◆ **What is expected**:
The entries below must be retyped exactly. Pictures are to be omitted.
>>>>
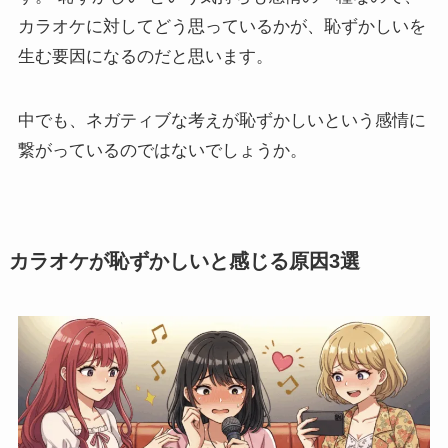
カラオケに対してどう思っているかが、恥ずかしいを
生む要因になるのだと思います。
中でも、ネガティブな考えが恥ずかしいという感情に
繋がっているのではないでしょうか。
カラオケが恥ずかしいと感じる原因3選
<<<<
◆ **Response to this exercise**:
カラオケに対してどう思っているかが、恥ずかしいを
生む要因になるのだと思います。
中でも、ネガティブな考えが恥ずかしいという感情に
繋がっているのではないでしょうか。
カラオケが恥ずかしいと感じる原因3選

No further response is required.